Le Mémorial a été organisé à Sighetul Marmaþiei, petite ville située au Nord extrême de la Roumanie, près de la frontière avec l’Ukraine, dans les ruines d’une ancienne prison politique, abandonnée entre temps : après la guerre, le pénitencier a été administré pendant un moment par les soviétiques, ensuite il a servi de « dépôt » pour les jeunes enquêtés par les services secrets roumains. De 1950 à 1955, furent incarcérés ici plus de 200 dignitaires, académiciens et prélats (la plupart sans avoir été condamnés), cachés ici, à deux kilomètres de la frontière soviétique, afin qu’ils ne puissent pas être libérés à la suite d’une rébellion (d’ailleurs, pour justifier la présence de tant de gens n’ayant pas subi un jugement, cette prison de la plus haute sécurité de Sighet était officiellement considérée comme « colonie de travail »). Durant les cinq années de détention, 53 des 200 prisonniers sont décédés, étant soumis à un régime d’extermination lente (l’âge des détenus étant avancé, le plus âgé ayant 91 ans).
L’une des questions qui revient souvent concernant le Mémorial est : « Pourquoi Sighet, alors qu’il y a eu d’autres prisons bien plus grandes, plus connues et peut-être même plus terribles ? ». La réponse, simple, que nous avons toujours donnée, est : « Parce que Sighet a été le commencement. Parce que Sighet est l’endroit où, avec une clarté presque théorique, ont été mis en pratique et démasqués les procédés et les étapes de la répression qui, pour pouvoir devenir véritablement efficace, devait détruire avant tout les élites.
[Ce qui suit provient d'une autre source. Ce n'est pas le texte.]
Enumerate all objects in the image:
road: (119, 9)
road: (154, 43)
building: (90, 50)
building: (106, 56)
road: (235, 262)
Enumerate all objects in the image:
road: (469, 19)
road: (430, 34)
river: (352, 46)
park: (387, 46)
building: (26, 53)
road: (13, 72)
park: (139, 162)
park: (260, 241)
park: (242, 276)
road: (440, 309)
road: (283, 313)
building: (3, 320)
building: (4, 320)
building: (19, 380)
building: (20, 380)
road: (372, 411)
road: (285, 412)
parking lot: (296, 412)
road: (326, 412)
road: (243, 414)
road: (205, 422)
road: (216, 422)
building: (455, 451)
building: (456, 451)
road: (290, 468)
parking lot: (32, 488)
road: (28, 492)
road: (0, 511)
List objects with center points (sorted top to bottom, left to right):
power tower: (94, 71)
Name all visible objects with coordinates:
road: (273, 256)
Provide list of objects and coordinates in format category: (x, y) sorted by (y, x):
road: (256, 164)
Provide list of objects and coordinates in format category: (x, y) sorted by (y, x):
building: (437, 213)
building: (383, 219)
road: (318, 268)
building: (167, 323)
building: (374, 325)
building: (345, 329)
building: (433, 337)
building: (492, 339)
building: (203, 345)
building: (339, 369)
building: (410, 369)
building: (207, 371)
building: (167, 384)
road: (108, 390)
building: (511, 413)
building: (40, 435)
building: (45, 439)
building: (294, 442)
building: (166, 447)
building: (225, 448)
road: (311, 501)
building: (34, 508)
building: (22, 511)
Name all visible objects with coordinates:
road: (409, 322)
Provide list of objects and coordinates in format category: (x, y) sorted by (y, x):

Sighetul Marmaþiei a été le lieu où, dès le premier instant, a commencé l’extermination des élites politiques, culturelles, religieuses, mais aussi sociales, professionnelles, morales. On a coupé à Sighet, de manière prophylactique, les sommets de la société, quelle qu’en fût leur nature, éliminant de la sorte toute possibilité de reconstitution de la société civile.
La même ville – Sighetul Marmaþiei – avait connu une décennie auparavant une expérience terrible: la déportation, en avril 1944, par les autorités germano-hongroises (à la suite du Diktat de Vienne, le Nord de la Transylvanie était occupé par l’Hongrie) des Juifs vers les camps d’extermination d’Auschwitz et de Buchenwald (il existe aujourd’hui une maison mémorielle du lauréat du Prix Nobel Elie Wiesel, l’un des survivants de l’Holocauste). Sighet a été aussi le lieu où, plus tard, les déportés de l’URSS, harassés, étaient rapatriés en Roumanie. Un endroit, donc, chargé de tragédie et qui montre les dimensions de la répression que peut atteindre le totalitarisme, qu’il soit brun ou rouge. De plus – comme toute prison communiste – la prison de Sighet est le symbole de la violation, par une minorité politique, la nomenclature, du droit à la vie, à la liberté, à la propriété, à la libre expression de tous les autres.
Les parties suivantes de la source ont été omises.